------ The input ------
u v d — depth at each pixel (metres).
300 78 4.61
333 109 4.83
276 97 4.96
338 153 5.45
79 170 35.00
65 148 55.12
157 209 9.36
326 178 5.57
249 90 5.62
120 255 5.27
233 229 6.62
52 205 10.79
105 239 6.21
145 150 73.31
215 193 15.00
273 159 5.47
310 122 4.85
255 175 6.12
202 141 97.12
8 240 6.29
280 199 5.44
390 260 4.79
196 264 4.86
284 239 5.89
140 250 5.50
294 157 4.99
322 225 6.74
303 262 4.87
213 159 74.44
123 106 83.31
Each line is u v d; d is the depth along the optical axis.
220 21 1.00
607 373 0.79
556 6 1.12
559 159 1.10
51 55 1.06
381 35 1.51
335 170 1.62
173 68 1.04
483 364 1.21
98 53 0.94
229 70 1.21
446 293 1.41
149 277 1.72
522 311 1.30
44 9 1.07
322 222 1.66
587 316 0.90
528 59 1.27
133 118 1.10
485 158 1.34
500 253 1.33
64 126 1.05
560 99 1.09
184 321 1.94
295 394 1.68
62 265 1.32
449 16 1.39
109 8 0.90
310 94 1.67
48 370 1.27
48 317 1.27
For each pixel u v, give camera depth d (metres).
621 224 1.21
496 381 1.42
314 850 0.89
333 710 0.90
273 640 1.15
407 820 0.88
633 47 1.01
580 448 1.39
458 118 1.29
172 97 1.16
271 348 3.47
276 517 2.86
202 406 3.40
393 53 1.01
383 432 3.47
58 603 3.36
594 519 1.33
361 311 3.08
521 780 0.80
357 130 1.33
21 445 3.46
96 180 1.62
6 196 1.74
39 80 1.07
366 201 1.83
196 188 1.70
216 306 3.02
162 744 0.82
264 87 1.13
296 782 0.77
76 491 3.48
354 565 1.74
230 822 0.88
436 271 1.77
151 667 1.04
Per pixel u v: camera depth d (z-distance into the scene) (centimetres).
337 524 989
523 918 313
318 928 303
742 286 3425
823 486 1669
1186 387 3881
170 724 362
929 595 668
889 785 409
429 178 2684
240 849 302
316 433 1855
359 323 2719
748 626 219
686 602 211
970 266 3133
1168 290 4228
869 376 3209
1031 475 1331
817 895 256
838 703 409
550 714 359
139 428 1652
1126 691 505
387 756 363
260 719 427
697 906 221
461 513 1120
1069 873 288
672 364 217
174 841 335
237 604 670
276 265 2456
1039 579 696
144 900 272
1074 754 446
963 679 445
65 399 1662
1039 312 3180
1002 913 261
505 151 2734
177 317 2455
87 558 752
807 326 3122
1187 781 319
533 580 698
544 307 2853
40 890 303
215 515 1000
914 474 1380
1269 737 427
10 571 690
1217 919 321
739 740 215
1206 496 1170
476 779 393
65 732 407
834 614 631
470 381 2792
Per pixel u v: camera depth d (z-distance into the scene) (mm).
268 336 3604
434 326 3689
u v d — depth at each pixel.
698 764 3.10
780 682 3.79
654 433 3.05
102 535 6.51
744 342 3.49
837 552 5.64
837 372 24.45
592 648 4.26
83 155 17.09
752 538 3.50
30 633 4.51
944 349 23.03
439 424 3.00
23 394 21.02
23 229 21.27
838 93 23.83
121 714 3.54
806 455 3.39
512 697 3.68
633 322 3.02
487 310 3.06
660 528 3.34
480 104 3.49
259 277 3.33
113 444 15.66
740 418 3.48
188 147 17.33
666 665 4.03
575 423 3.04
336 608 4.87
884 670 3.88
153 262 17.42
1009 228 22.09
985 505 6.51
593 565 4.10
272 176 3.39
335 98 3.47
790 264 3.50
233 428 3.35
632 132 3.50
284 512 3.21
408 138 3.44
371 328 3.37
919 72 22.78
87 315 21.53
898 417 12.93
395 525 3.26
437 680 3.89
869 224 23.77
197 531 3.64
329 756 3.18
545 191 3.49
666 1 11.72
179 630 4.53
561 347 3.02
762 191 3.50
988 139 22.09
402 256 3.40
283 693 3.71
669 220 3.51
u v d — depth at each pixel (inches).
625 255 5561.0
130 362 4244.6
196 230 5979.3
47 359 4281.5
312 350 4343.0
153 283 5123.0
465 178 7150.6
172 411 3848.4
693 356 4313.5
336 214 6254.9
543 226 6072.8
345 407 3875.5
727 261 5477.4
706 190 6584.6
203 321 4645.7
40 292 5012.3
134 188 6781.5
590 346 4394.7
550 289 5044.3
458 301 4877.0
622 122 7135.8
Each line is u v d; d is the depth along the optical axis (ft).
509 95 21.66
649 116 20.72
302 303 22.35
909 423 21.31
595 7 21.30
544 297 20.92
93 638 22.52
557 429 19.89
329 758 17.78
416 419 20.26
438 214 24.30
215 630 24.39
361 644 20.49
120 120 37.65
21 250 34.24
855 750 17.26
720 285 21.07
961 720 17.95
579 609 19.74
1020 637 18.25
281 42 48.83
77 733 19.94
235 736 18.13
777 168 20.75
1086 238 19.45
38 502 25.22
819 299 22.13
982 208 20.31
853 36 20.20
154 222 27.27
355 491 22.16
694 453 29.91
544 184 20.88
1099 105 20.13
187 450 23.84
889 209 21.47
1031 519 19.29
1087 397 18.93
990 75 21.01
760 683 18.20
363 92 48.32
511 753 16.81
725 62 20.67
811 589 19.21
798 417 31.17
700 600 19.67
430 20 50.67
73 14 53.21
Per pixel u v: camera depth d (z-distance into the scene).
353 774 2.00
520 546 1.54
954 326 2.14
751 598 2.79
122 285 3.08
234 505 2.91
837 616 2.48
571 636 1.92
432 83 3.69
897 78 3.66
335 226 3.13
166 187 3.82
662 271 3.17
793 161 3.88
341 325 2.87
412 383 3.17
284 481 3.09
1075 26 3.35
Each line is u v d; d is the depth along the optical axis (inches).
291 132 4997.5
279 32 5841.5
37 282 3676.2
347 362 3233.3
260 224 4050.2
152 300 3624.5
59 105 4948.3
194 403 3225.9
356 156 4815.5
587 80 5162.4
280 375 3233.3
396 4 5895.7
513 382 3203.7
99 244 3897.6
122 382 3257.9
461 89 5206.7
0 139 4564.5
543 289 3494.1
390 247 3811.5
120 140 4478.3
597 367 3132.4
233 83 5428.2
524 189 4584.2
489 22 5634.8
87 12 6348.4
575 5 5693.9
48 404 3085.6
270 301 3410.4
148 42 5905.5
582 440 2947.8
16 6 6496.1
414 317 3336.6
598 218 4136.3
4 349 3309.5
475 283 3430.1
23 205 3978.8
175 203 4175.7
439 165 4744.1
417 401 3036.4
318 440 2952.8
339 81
------
- Exercise goal
Copy out each line of the data above, exactly, if it lies between the line holding "919 72 22.78" and the line holding "341 325 2.87", inclusive; copy no other line.

- Task result
919 72 22.78
87 315 21.53
898 417 12.93
395 525 3.26
437 680 3.89
869 224 23.77
197 531 3.64
329 756 3.18
545 191 3.49
666 1 11.72
179 630 4.53
561 347 3.02
762 191 3.50
988 139 22.09
402 256 3.40
283 693 3.71
669 220 3.51
u v d — depth at each pixel (inches).
625 255 5561.0
130 362 4244.6
196 230 5979.3
47 359 4281.5
312 350 4343.0
153 283 5123.0
465 178 7150.6
172 411 3848.4
693 356 4313.5
336 214 6254.9
543 226 6072.8
345 407 3875.5
727 261 5477.4
706 190 6584.6
203 321 4645.7
40 292 5012.3
134 188 6781.5
590 346 4394.7
550 289 5044.3
458 301 4877.0
622 122 7135.8
Each line is u v d; d is the depth along the optical axis (ft).
509 95 21.66
649 116 20.72
302 303 22.35
909 423 21.31
595 7 21.30
544 297 20.92
93 638 22.52
557 429 19.89
329 758 17.78
416 419 20.26
438 214 24.30
215 630 24.39
361 644 20.49
120 120 37.65
21 250 34.24
855 750 17.26
720 285 21.07
961 720 17.95
579 609 19.74
1020 637 18.25
281 42 48.83
77 733 19.94
235 736 18.13
777 168 20.75
1086 238 19.45
38 502 25.22
819 299 22.13
982 208 20.31
853 36 20.20
154 222 27.27
355 491 22.16
694 453 29.91
544 184 20.88
1099 105 20.13
187 450 23.84
889 209 21.47
1031 519 19.29
1087 397 18.93
990 75 21.01
760 683 18.20
363 92 48.32
511 753 16.81
725 62 20.67
811 589 19.21
798 417 31.17
700 600 19.67
430 20 50.67
73 14 53.21
Per pixel u v: camera depth d (z-distance into the scene).
353 774 2.00
520 546 1.54
954 326 2.14
751 598 2.79
122 285 3.08
234 505 2.91
837 616 2.48
571 636 1.92
432 83 3.69
897 78 3.66
335 226 3.13
166 187 3.82
662 271 3.17
793 161 3.88
341 325 2.87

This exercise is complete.